News & Events

Another Disappointed “Additional Insured.”

We’ve used this headline before.  We’ll almost certainly use it again.  The case this time, just handed down by the New York Court of Appeals, is Burlington Insurance Co. v. NYC Transit Authority.

The Additional Insured endorsement at issue in Burlington covered liability for bodily injury “caused, in whole or in part” by the “acts or omissions” of the Named Insured.  The Burlington Court held that this meant full-blown proximate cause; the mere fact that the liability-producing bodily injury was “causally linked” to the Named Insured – indeed, would not have happened “but for” the Named Insured – was not enough.

The Burlington court’s reasoning included the following (emphasis supplied):

Here, the Burlington policy endorsement states that the injury must be “caused, in whole or in part” by BSI. These words require proximate causation since “but for” causation cannot be partial. An event may not be wholly or partially connected to a result, it either is or it is not connected.

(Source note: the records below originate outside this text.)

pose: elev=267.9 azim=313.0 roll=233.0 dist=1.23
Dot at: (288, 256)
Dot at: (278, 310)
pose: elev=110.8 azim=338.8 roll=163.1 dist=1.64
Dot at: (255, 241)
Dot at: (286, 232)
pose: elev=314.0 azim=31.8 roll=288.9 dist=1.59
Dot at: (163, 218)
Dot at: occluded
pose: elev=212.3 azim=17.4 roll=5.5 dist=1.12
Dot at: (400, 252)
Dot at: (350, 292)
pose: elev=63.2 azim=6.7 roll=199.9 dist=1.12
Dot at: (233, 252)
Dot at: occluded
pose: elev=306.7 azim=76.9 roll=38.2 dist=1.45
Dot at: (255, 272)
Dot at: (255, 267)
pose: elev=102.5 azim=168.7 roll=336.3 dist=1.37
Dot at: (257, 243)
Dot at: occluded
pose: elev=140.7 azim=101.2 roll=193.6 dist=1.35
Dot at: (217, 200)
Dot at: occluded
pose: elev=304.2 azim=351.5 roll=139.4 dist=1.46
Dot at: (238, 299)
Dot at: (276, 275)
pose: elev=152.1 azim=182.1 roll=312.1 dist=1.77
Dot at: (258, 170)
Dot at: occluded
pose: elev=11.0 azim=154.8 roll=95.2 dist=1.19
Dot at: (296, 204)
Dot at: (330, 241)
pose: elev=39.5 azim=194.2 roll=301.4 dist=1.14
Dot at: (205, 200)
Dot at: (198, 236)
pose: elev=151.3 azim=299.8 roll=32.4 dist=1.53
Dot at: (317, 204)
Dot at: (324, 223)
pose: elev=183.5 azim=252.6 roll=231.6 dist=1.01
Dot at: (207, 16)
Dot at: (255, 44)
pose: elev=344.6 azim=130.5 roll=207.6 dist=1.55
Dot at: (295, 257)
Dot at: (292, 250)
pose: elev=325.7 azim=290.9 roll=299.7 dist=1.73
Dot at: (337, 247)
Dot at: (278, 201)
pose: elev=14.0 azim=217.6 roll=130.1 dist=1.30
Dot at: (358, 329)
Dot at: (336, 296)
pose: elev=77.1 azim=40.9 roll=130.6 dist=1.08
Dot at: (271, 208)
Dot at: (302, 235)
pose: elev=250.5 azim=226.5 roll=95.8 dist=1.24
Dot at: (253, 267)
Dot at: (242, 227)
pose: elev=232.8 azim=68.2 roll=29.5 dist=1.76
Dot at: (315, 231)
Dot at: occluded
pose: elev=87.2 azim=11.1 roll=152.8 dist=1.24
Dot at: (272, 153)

Stated differently, although there may be more than one proximate cause, all “but for” causes bear some connection to the outcome even if all do not lead to legal liability.

In dicta the Court suggested that “arising out of” would provide broader coverage.

The point is not as arcane as it may at first seem:  if the injured person is an employee of the Named Insured, it’s likely that, because of the worker’s comp bar, her Complaint will not blame the Named Insured.  Indeed, it’s likely that her Complaint won’t even mention the Named Insured.  Under Burlington, and the “Eight Corners Rule,” the Additional Insured wouldn’t be entitled to a defense, even if that plaintiff’s injury was, in fact, proximately caused by the Named Insured.

True, after years of litigation the Additional Insured might be able to prove that plaintiff’s injury was proximately caused by the Named Insured, and thus perhaps win reimbursement for massive defense costs, but this is hardly what the average Additional Insured is hoping for, or expects.

The lessons are what they have ever been:  Know the differences in “Additional Insured” language.  Tell the Named Insured precisely what language you require.  And make sure that the Named Insured has in fact obtained that language – a Certificate of Insurance is not enough!